その苦しみは友人からの心ない言葉です。最初は良かったのです。3人はヨブを慰めようとやってきました。そしてひどく苦しんでいるのを見て、ただ黙って彼と一緒に座っていました。この時、友人の存在はヨブにとって慰めであったでしょう。しかし時を経るにつれて、段々と友人たちは、お説教じみたことを言うようになってきました。最初エリファズが言いました。「罪のない人が災いにあうだろうか?人は自分で撒いた労苦を刈り取っているのだ(4-5章)」。そうして「お前が悪い事をしたから、災いを刈り取っているんだ」と責めたのです。それを聞いてヨブは答えます。「落胆している者には、その友から友情を。さもないと、彼は全能者への恐れを捨てるだろう(6:14)」。友人の「助言」は、的を射ていないばかりか、ヨブの傷に塩をすり込みました。

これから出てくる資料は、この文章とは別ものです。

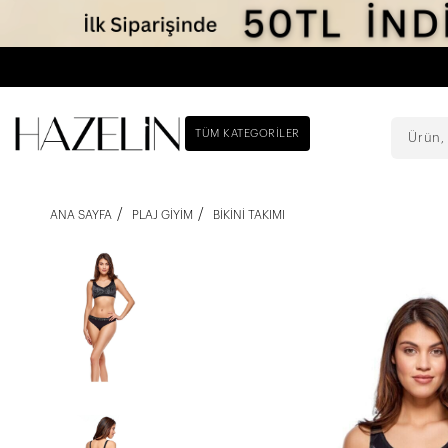
TÜM KATEGORILER
ANA SAYFA
PLAJ GIYIM
BIKINI TAKIMI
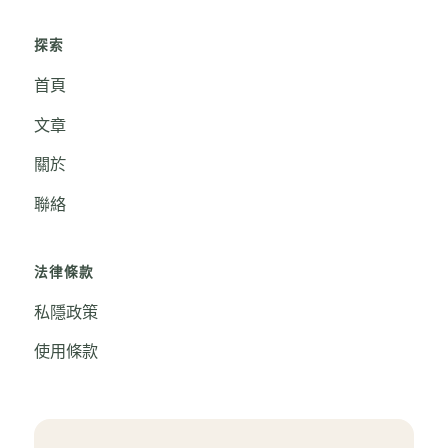
探索
首頁
文章
關於
聯絡
法律條款
私隱政策
使用條款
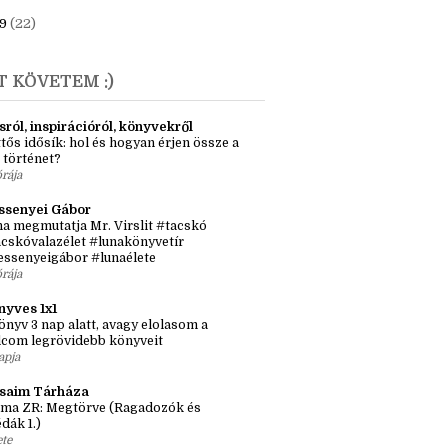
1
(7)
20
(16)
9
(22)
T KÖVETEM :)
sról, inspirációról, könyvekről
tős idősík: hol és hogyan érjen össze a
 történet?
órája
ssenyei Gábor
a megmutatja Mr. Virslit #tacskó
cskóvalazélet #lunakönyvetír
essenyeigábor #lunaélete
órája
nyves 1x1
önyv 3 nap alatt, avagy elolasom a
lcom legrövidebb könyveit
apja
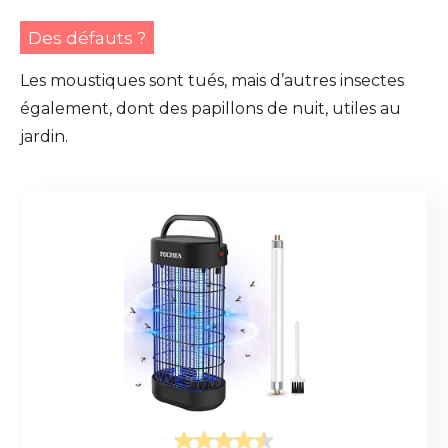
Des défauts ?
Les moustiques sont tués, mais d’autres insectes
également, dont des papillons de nuit, utiles au
jardin.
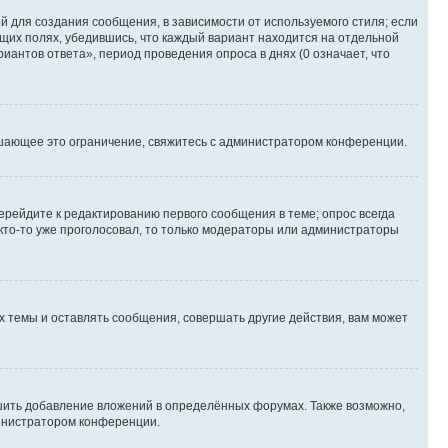
 для создания сообщения, в зависимости от используемого стиля; если
ющих полях, убедившись, что каждый вариант находится на отдельной
иантов ответа», период проведения опроса в днях (0 означает, что
шающее это ограничение, свяжитесь с администратором конференции.
ерейдите к редактированию первого сообщения в теме; опрос всегда
 кто-то уже проголосовал, то только модераторы или администраторы
 темы и оставлять сообщения, совершать другие действия, вам может
шить добавление вложений в определённых форумах. Также возможно,
министратором конференции.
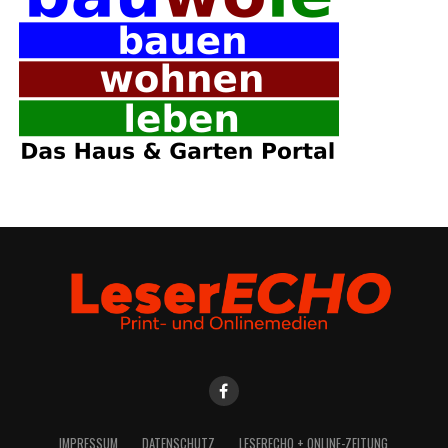
IMPRES­SUM
DATEN­SCHUTZ
LESE­R­ECHO + ONLINE-ZEITUNG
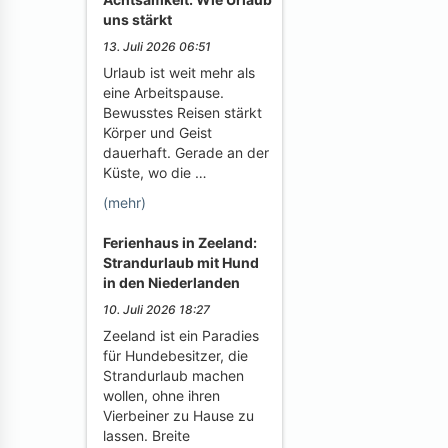
uns stärkt
13. Juli 2026 06:51
Urlaub ist weit mehr als
eine Arbeitspause.
Bewusstes Reisen stärkt
Körper und Geist
dauerhaft. Gerade an der
Küste, wo die …
(mehr)
Ferienhaus in Zeeland:
Strandurlaub mit Hund
in den Niederlanden
10. Juli 2026 18:27
Zeeland ist ein Paradies
für Hundebesitzer, die
Strandurlaub machen
wollen, ohne ihren
Vierbeiner zu Hause zu
lassen. Breite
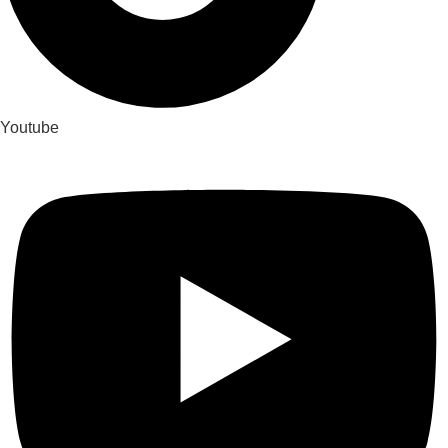
Youtube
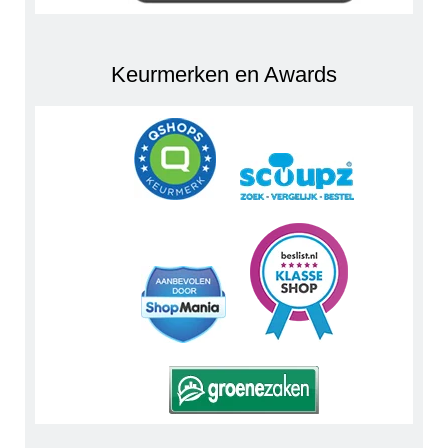
Keurmerken en Awards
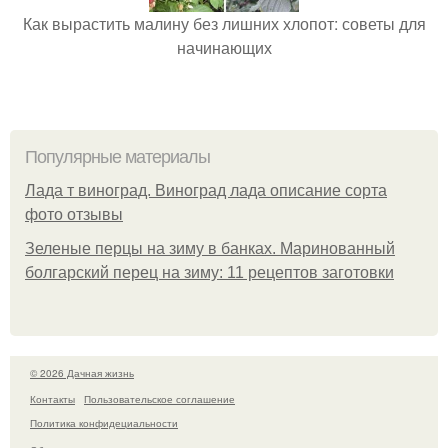
Как вырастить малину без лишних хлопот: советы для
начинающих
Популярные материалы
Лада т виноград. Виноград лада описание сорта
фото отзывы
Зеленые перцы на зиму в банках. Маринованный
болгарский перец на зиму: 11 рецептов заготовки
© 2026 Дачная жизнь
Контакты
Пользовательское соглашение
Политика конфидециальности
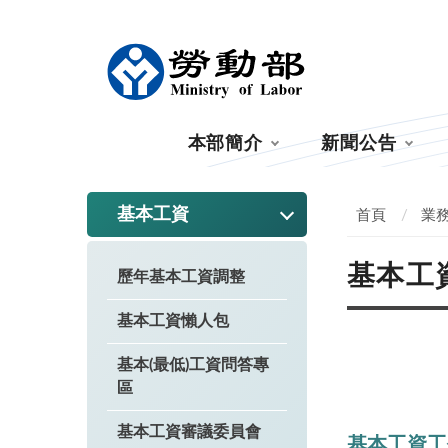
:::
本部簡介
新聞公告
:::
基本工資
首頁
業
基本工
歷年基本工資調整
基本工資懶人包
基本(最低)工資問答專
區
基本工資審議委員會
基本工資工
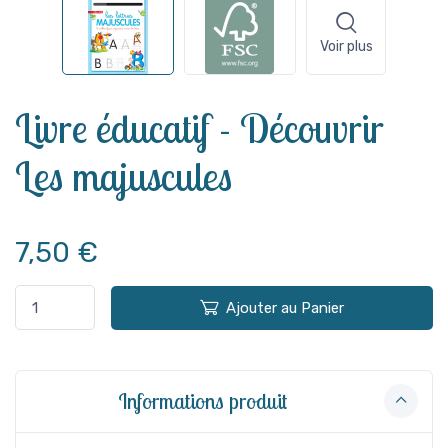
Voir plus
Livre éducatif - Découvrir
Les majuscules
7,50 €
Ajouter au Panier
Informations produit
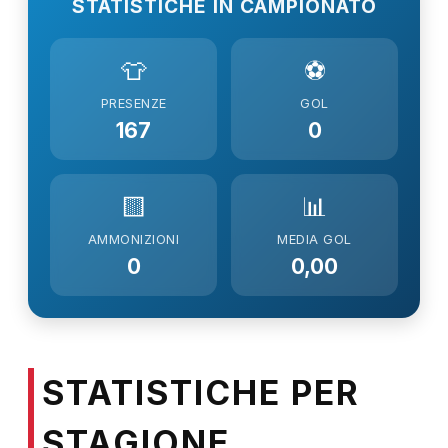
STATISTICHE IN CAMPIONATO
👕
⚽
PRESENZE
GOL
167
0
🟨
📊
AMMONIZIONI
MEDIA GOL
0
0,00
STATISTICHE PER
STAGIONE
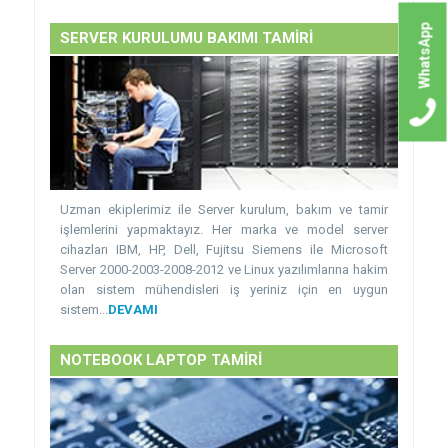
WhatsApp
SERVER KURULUMU BAKIMI TAMİRİ
Uzman ekiplerimiz ile Server kurulum, bakım ve tamir
işlemlerini yapmaktayız. Her marka ve model server
cihazları IBM, HP, Dell, Fujitsu Siemens ile Microsoft
Server 2000-2003-2008-2012 ve Linux yazılımlarına hakim
olan sistem mühendisleri iş yeriniz için en uygun
sistem...
DEVAMI
NOTEBOOK LAPTOP TAMİRİ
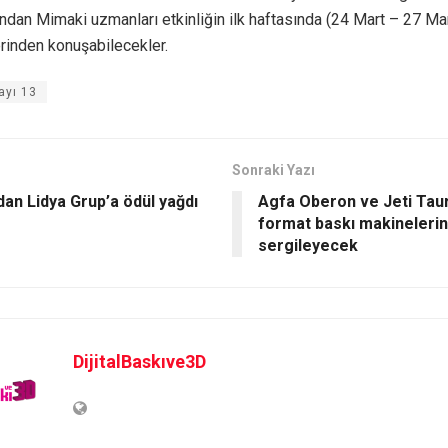
landan Mimaki uzmanları etkinliğin ilk haftasında (24 Mart – 27 Mar
rinden konuşabilecekler.
ayı 13
Sonraki Yazı
dan Lidya Grup’a ödül yağdı
Agfa Oberon ve Jeti Tau
format baskı makinelerin
sergileyecek
DijitalBaskıve3D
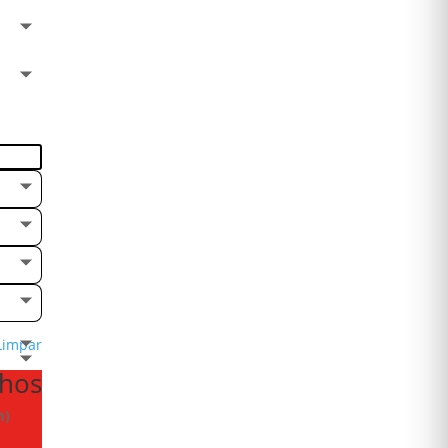
Limpar
nhos
m)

悲しみの受容にはプロセスがあることを知っていますか?①ショック:まだ何が起きているのか自分でも把握しきれていない状況です。お葬式で、家族が気丈にふるまえるのもこの段階です。②否認:その後こんな気持ちになります。「悪い夢を見ているんじゃないだろうか。今にもあの人がそのドアを開けて入ってくるかもしれない」。③怒り:いよいよ現実だと分かってくると、周りや、自分、時には神様にも怒りがわいて来ます。「何で医者はもっと適切な対処をしてくれなかったのか」「何であの時自分は、あんなことを言ってしまったのか?もっと優しくしてあげたかった。」「何で神様はこんなひどい試練を私に与えるのか」など。④抑うつ:怒りの後に、長い落胆が訪れます。幸せだった時のことを、色々思い出し、ただただ悲しいのです。⑤受容:この悲しみの受容のプロセスは、人により何年間も続きます。少し回復したと思えば、また前の段階に戻ってしまうこともあります。そのように行ったり来たりを繰り返しながら、徐々にその人は「喪失の体験」を受け入れ、乗り越え、普通の生活に戻っていくのです。元の生活には戻れないかもしれません。しかし、過去だけではなく、今を生きることができるようになっていくのです。
クリスチャンの熱心さは、時に人を大きく傷つけます。聖書にはこうあります。「だれでも、聞くには早く、語るにはおそく、怒るにはおそいようにしなさい(ヤコブ1:19)」。また「喜ぶ者といっしょに喜び、泣く者といっしょに泣きなさい(ローマ12:15)」。それなのに、なぜがクリスチャンは、すぐにお説教をしたがるのです。もちろん善意からなのでしょうが、ある時は、悲しみに暮れている人に、真剣に間違いを認めさせようと強く迫るのです。先ほども話したように、悲しみの受容には「プロセス」があるのです。慰めを必要としている人に、どんなに厳しい事を言っても通じませんし、反対に背中を押してほしい人に「そのままでいいんだよ」ばかりを言っていても仕方がないのです。聖書にもこうあります。泣くのに時があり、ほほえむのに時がある。嘆くのに時があり、踊るのに時がある(3:4)。黙っているのに時があり、話をするのに時がある(3:7b)」。
また自分が今、どのプロセスにいるのか、客観的に見てみることも助けになります。試練のただ中にあって、そんな余裕はないことは重々承知。でも自分の状態を正しく知ることは、自分自身を許すことにもつながるのです。「今私は何もする気が起こらない。でも今自分はそういうところを通っているんだな」。「今私は怒っている。神様こんな私をあわれんで下さい。今はそうとしか思えないのです」。そして開き直るのではなく、そのままの自分を、神様に「おゆだねする」のです。そうする時に、聖霊があなたの心を解きほぐし、少しずついやし、笑顔を戻して下さいます。
悲しい時、必要なのは友です。本気で心配してくれて、ともに泣いてくれる友達です。イエス様はそんな友となってくださいました。私たちも、悲しむ者の友となることができますように。
落胆している者には、その友から友情を。
さもないと、彼は全能者への恐れを捨てるだろう。
ヨブ6章14節
わたしはもはや、あなたがたをしもべとは呼びません。
わたしはもはや、あなたがたをしもべとは呼びません。
…わたしはあなたがたを友と呼びました。
ヨハネ15章15節
喜ぶ者といっしょに喜び、
泣く者といっしょに泣きなさい。